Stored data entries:
————
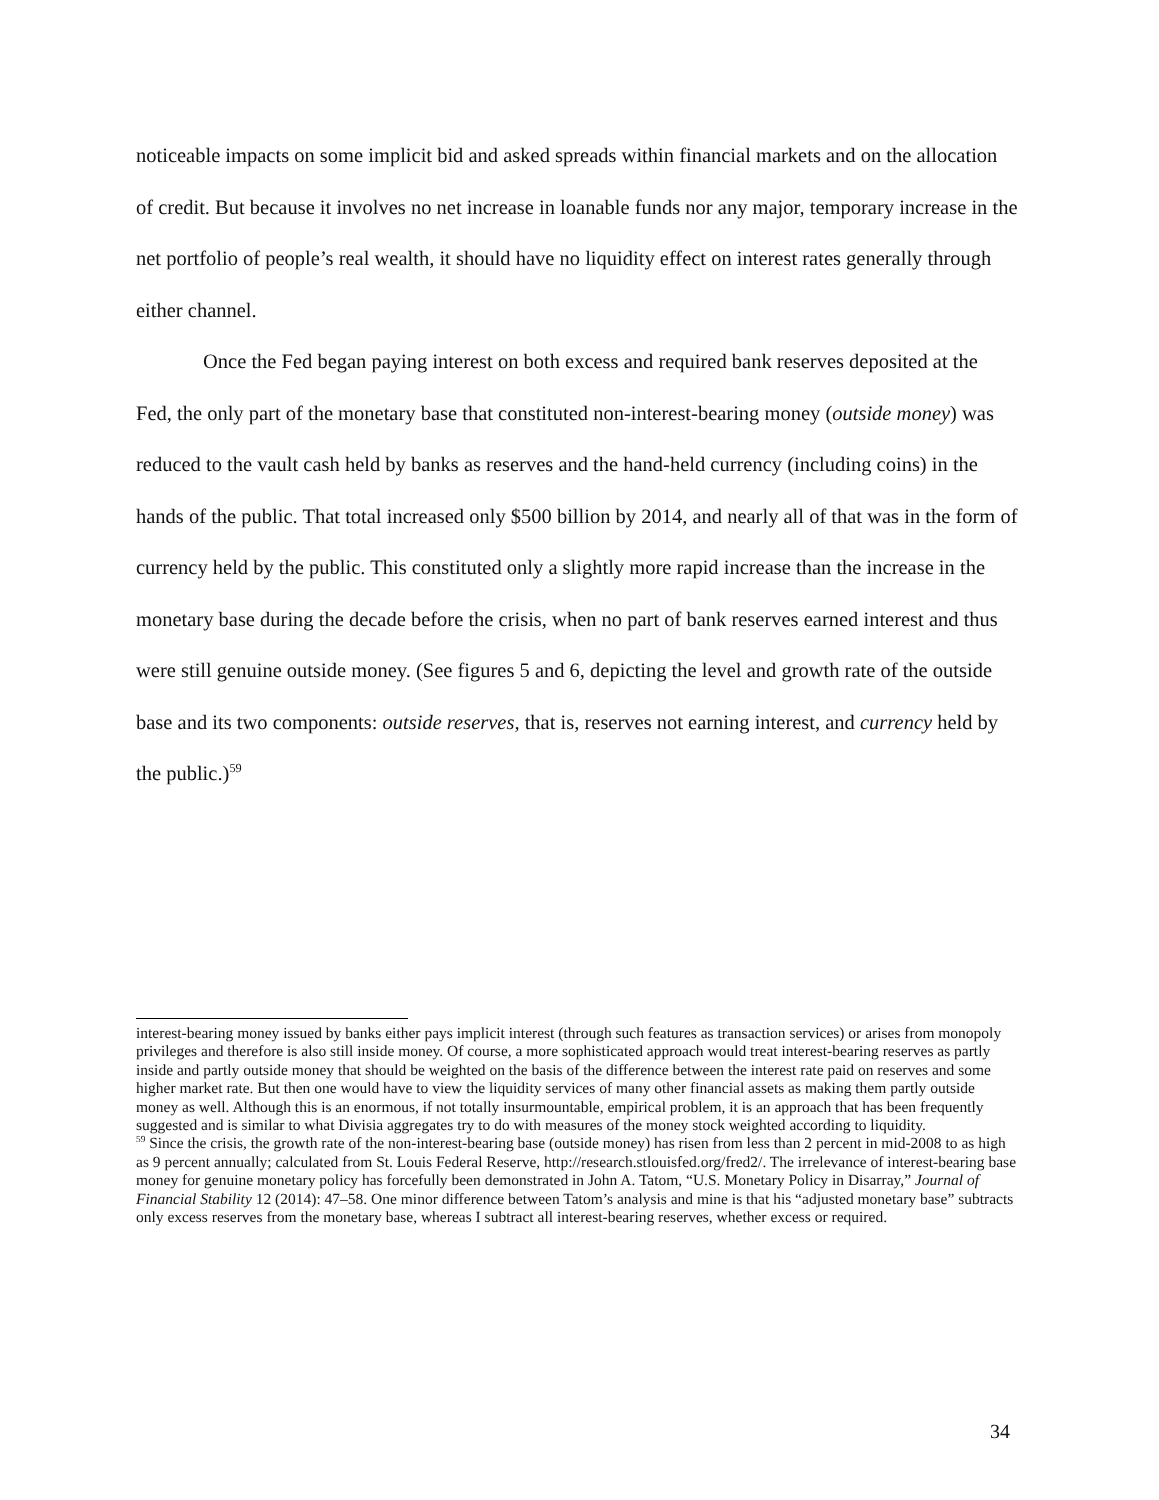noticeable impacts on some implicit bid and asked spreads within financial markets and on the allocation of credit. But because it involves no net increase in loanable funds nor any major, temporary increase in the net portfolio of people’s real wealth, it should have no liquidity effect on interest rates generally through either channel.
Once the Fed began paying interest on both excess and required bank reserves deposited at the Fed, the only part of the monetary base that constituted non-interest-bearing money (outside money) was reduced to the vault cash held by banks as reserves and the hand-held currency (including coins) in the hands of the public. That total increased only $500 billion by 2014, and nearly all of that was in the form of currency held by the public. This constituted only a slightly more rapid increase than the increase in the monetary base during the decade before the crisis, when no part of bank reserves earned interest and thus were still genuine outside money. (See figures 5 and 6, depicting the level and growth rate of the outside base and its two components: outside reserves, that is, reserves not earning interest, and currency held by the public.)<sup>59</sup>
interest-bearing money issued by banks either pays implicit interest (through such features as transaction services) or arises from monopoly privileges and therefore is also still inside money. Of course, a more sophisticated approach would treat interest-bearing reserves as partly inside and partly outside money that should be weighted on the basis of the difference between the interest rate paid on reserves and some higher market rate. But then one would have to view the liquidity services of many other financial assets as making them partly outside money as well. Although this is an enormous, if not totally insurmountable, empirical problem, it is an approach that has been frequently suggested and is similar to what Divisia aggregates try to do with measures of the money stock weighted according to liquidity.
<sup>59</sup> Since the crisis, the growth rate of the non-interest-bearing base (outside money) has risen from less than 2 percent in mid-2008 to as high as 9 percent annually; calculated from St. Louis Federal Reserve, http://research.stlouisfed.org/fred2/. The irrelevance of interest-bearing base money for genuine monetary policy has forcefully been demonstrated in John A. Tatom, “U.S. Monetary Policy in Disarray,” Journal of Financial Stability 12 (2014): 47–58. One minor difference between Tatom’s analysis and mine is that his “adjusted monetary base” subtracts only excess reserves from the monetary base, whereas I subtract all interest-bearing reserves, whether excess or required.
34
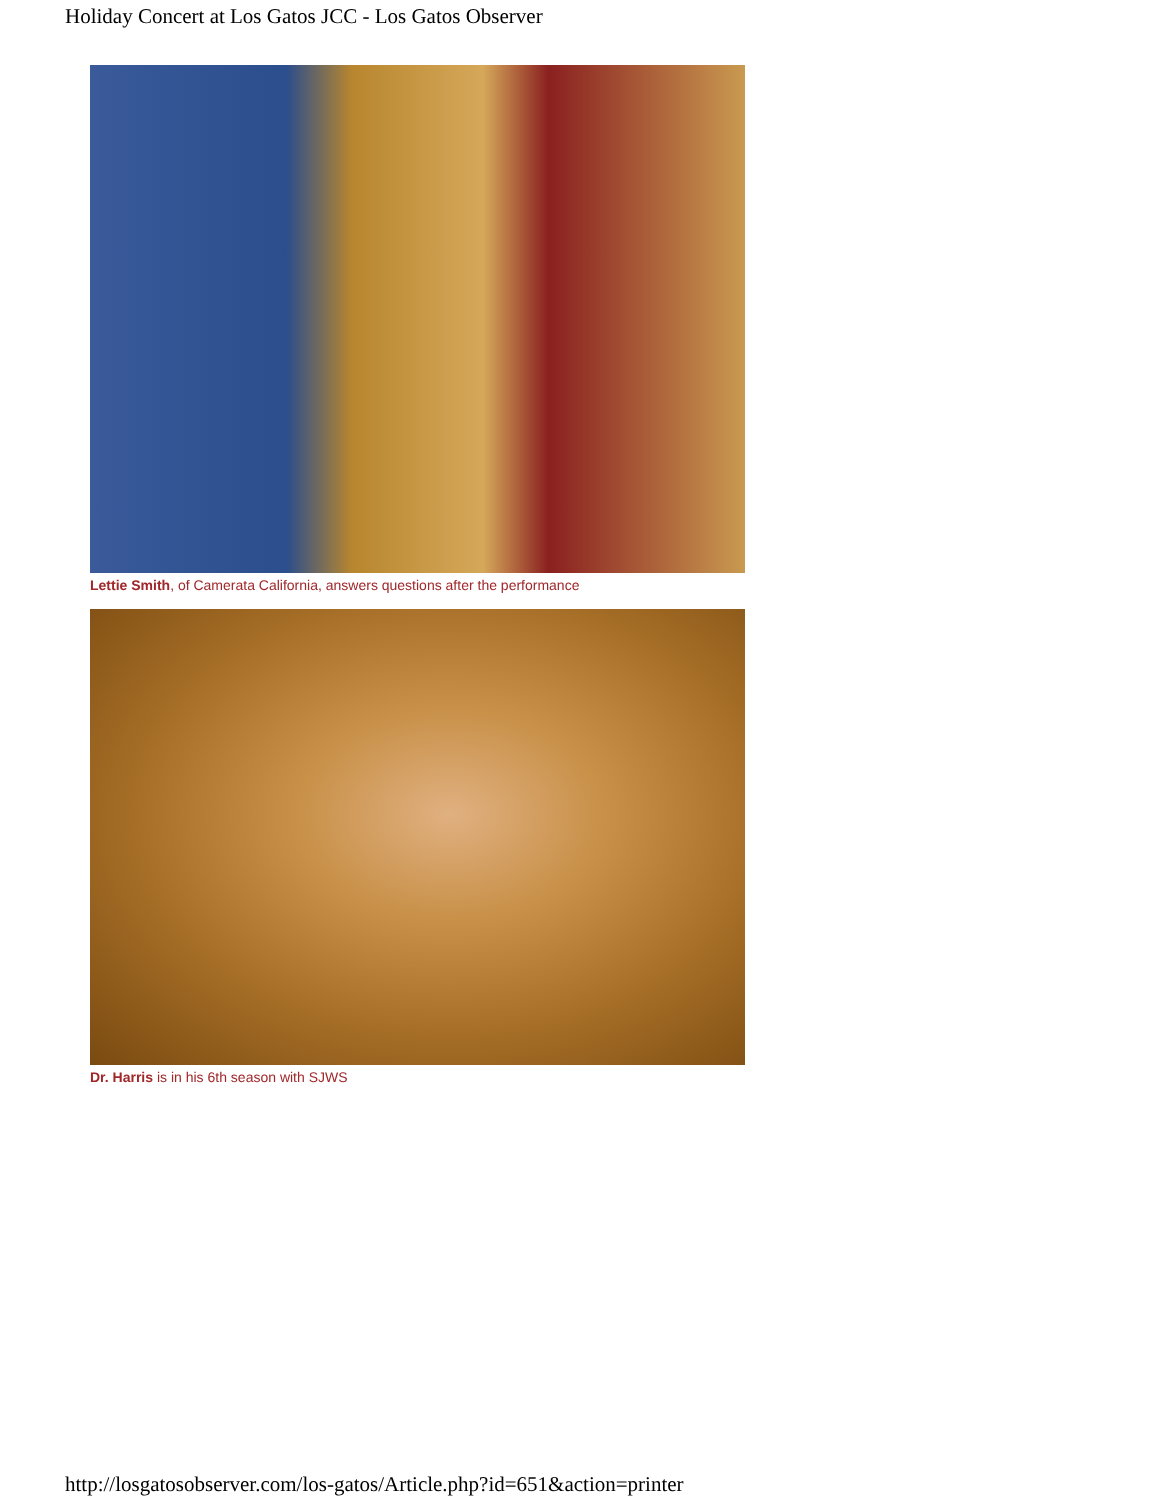Holiday Concert at Los Gatos JCC - Los Gatos Observer
Lettie Smith, of Camerata California, answers questions after the performance
Dr. Harris is in his 6th season with SJWS
http://losgatosobserver.com/los-gatos/Article.php?id=651&action=printer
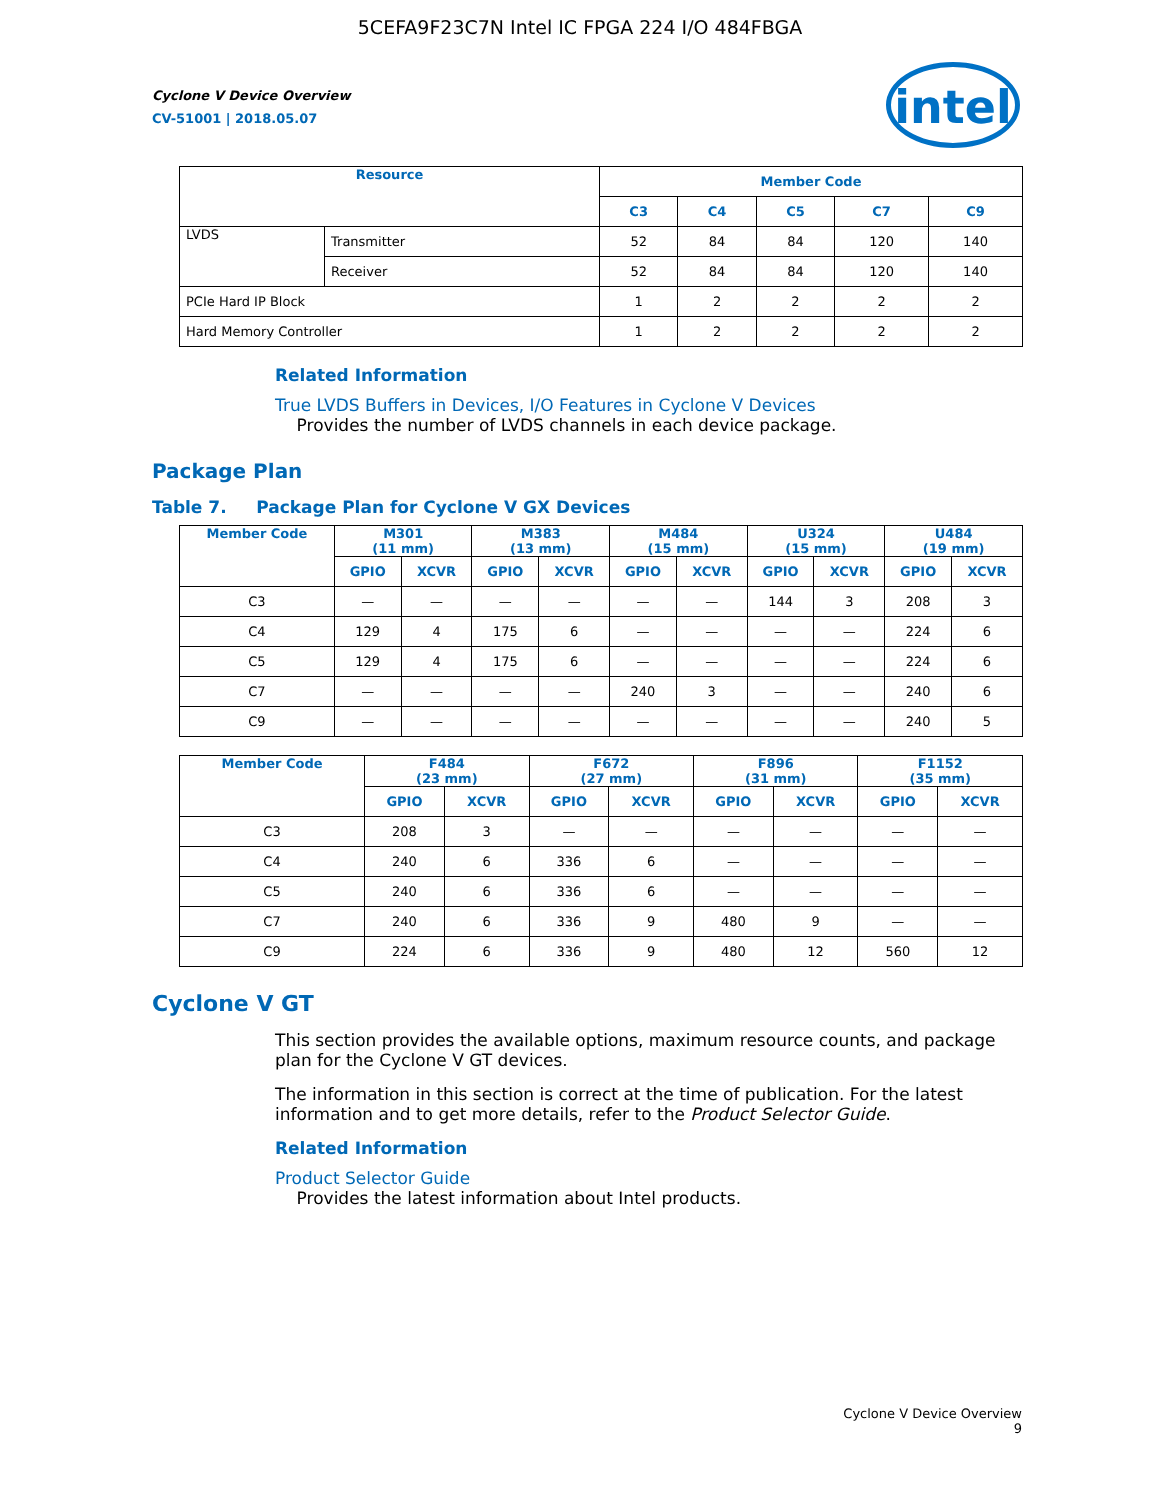5CEFA9F23C7N Intel IC FPGA 224 I/O 484FBGA
intel
Cyclone V Device Overview
CV-51001 | 2018.05.07
| Resource | | Member Code | | | | |
| --- | --- | --- | --- | --- | --- | --- |
| | | C3 | C4 | C5 | C7 | C9 |
| LVDS | Transmitter | 52 | 84 | 84 | 120 | 140 |
| | Receiver | 52 | 84 | 84 | 120 | 140 |
| PCIe Hard IP Block | | 1 | 2 | 2 | 2 | 2 |
| Hard Memory Controller | | 1 | 2 | 2 | 2 | 2 |
Related Information
True LVDS Buffers in Devices, I/O Features in Cyclone V Devices
Provides the number of LVDS channels in each device package.
Package Plan
Table 7. Package Plan for Cyclone V GX Devices
| Member Code | M301 (11 mm) | | M383 (13 mm) | | M484 (15 mm) | | U324 (15 mm) | | U484 (19 mm) | |
| --- | --- | --- | --- | --- | --- | --- | --- | --- | --- | --- |
| | GPIO | XCVR | GPIO | XCVR | GPIO | XCVR | GPIO | XCVR | GPIO | XCVR |
| C3 | — | — | — | — | — | — | 144 | 3 | 208 | 3 |
| C4 | 129 | 4 | 175 | 6 | — | — | — | — | 224 | 6 |
| C5 | 129 | 4 | 175 | 6 | — | — | — | — | 224 | 6 |
| C7 | — | — | — | — | 240 | 3 | — | — | 240 | 6 |
| C9 | — | — | — | — | — | — | — | — | 240 | 5 |
| Member Code | F484 (23 mm) | | F672 (27 mm) | | F896 (31 mm) | | F1152 (35 mm) | |
| --- | --- | --- | --- | --- | --- | --- | --- | --- |
| | GPIO | XCVR | GPIO | XCVR | GPIO | XCVR | GPIO | XCVR |
| C3 | 208 | 3 | — | — | — | — | — | — |
| C4 | 240 | 6 | 336 | 6 | — | — | — | — |
| C5 | 240 | 6 | 336 | 6 | — | — | — | — |
| C7 | 240 | 6 | 336 | 9 | 480 | 9 | — | — |
| C9 | 224 | 6 | 336 | 9 | 480 | 12 | 560 | 12 |
Cyclone V GT
This section provides the available options, maximum resource counts, and package plan for the Cyclone V GT devices.
The information in this section is correct at the time of publication. For the latest information and to get more details, refer to the Product Selector Guide.
Related Information
Product Selector Guide
Provides the latest information about Intel products.
Cyclone V Device Overview
9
————
Aim of the task: All the lines above should be reproduced exactly, and none of the pictures.

Solution below:
noticeable impacts on some implicit bid and asked spreads within financial markets and on the allocation of credit. But because it involves no net increase in loanable funds nor any major, temporary increase in the net portfolio of people’s real wealth, it should have no liquidity effect on interest rates generally through either channel.
Once the Fed began paying interest on both excess and required bank reserves deposited at the Fed, the only part of the monetary base that constituted non-interest-bearing money (outside money) was reduced to the vault cash held by banks as reserves and the hand-held currency (including coins) in the hands of the public. That total increased only $500 billion by 2014, and nearly all of that was in the form of currency held by the public. This constituted only a slightly more rapid increase than the increase in the monetary base during the decade before the crisis, when no part of bank reserves earned interest and thus were still genuine outside money. (See figures 5 and 6, depicting the level and growth rate of the outside base and its two components: outside reserves, that is, reserves not earning interest, and currency held by the public.)<sup>59</sup>
interest-bearing money issued by banks either pays implicit interest (through such features as transaction services) or arises from monopoly privileges and therefore is also still inside money. Of course, a more sophisticated approach would treat interest-bearing reserves as partly inside and partly outside money that should be weighted on the basis of the difference between the interest rate paid on reserves and some higher market rate. But then one would have to view the liquidity services of many other financial assets as making them partly outside money as well. Although this is an enormous, if not totally insurmountable, empirical problem, it is an approach that has been frequently suggested and is similar to what Divisia aggregates try to do with measures of the money stock weighted according to liquidity.
<sup>59</sup> Since the crisis, the growth rate of the non-interest-bearing base (outside money) has risen from less than 2 percent in mid-2008 to as high as 9 percent annually; calculated from St. Louis Federal Reserve, http://research.stlouisfed.org/fred2/. The irrelevance of interest-bearing base money for genuine monetary policy has forcefully been demonstrated in John A. Tatom, “U.S. Monetary Policy in Disarray,” Journal of Financial Stability 12 (2014): 47–58. One minor difference between Tatom’s analysis and mine is that his “adjusted monetary base” subtracts only excess reserves from the monetary base, whereas I subtract all interest-bearing reserves, whether excess or required.
34
Holiday Concert at Los Gatos JCC - Los Gatos Observer
Lettie Smith, of Camerata California, answers questions after the performance
Dr. Harris is in his 6th season with SJWS
http://losgatosobserver.com/los-gatos/Article.php?id=651&action=printer
5CEFA9F23C7N Intel IC FPGA 224 I/O 484FBGA
intel
Cyclone V Device Overview
CV-51001 | 2018.05.07
| Resource | | Member Code | | | | |
| --- | --- | --- | --- | --- | --- | --- |
| | | C3 | C4 | C5 | C7 | C9 |
| LVDS | Transmitter | 52 | 84 | 84 | 120 | 140 |
| | Receiver | 52 | 84 | 84 | 120 | 140 |
| PCIe Hard IP Block | | 1 | 2 | 2 | 2 | 2 |
| Hard Memory Controller | | 1 | 2 | 2 | 2 | 2 |
Related Information
True LVDS Buffers in Devices, I/O Features in Cyclone V Devices
Provides the number of LVDS channels in each device package.
Package Plan
Table 7. Package Plan for Cyclone V GX Devices
| Member Code | M301 (11 mm) | | M383 (13 mm) | | M484 (15 mm) | | U324 (15 mm) | | U484 (19 mm) | |
| --- | --- | --- | --- | --- | --- | --- | --- | --- | --- | --- |
| | GPIO | XCVR | GPIO | XCVR | GPIO | XCVR | GPIO | XCVR | GPIO | XCVR |
| C3 | — | — | — | — | — | — | 144 | 3 | 208 | 3 |
| C4 | 129 | 4 | 175 | 6 | — | — | — | — | 224 | 6 |
| C5 | 129 | 4 | 175 | 6 | — | — | — | — | 224 | 6 |
| C7 | — | — | — | — | 240 | 3 | — | — | 240 | 6 |
| C9 | — | — | — | — | — | — | — | — | 240 | 5 |
| Member Code | F484 (23 mm) | | F672 (27 mm) | | F896 (31 mm) | | F1152 (35 mm) | |
| --- | --- | --- | --- | --- | --- | --- | --- | --- |
| | GPIO | XCVR | GPIO | XCVR | GPIO | XCVR | GPIO | XCVR |
| C3 | 208 | 3 | — | — | — | — | — | — |
| C4 | 240 | 6 | 336 | 6 | — | — | — | — |
| C5 | 240 | 6 | 336 | 6 | — | — | — | — |
| C7 | 240 | 6 | 336 | 9 | 480 | 9 | — | — |
| C9 | 224 | 6 | 336 | 9 | 480 | 12 | 560 | 12 |
Cyclone V GT
This section provides the available options, maximum resource counts, and package plan for the Cyclone V GT devices.
The information in this section is correct at the time of publication. For the latest information and to get more details, refer to the Product Selector Guide.
Related Information
Product Selector Guide
Provides the latest information about Intel products.
Cyclone V Device Overview
9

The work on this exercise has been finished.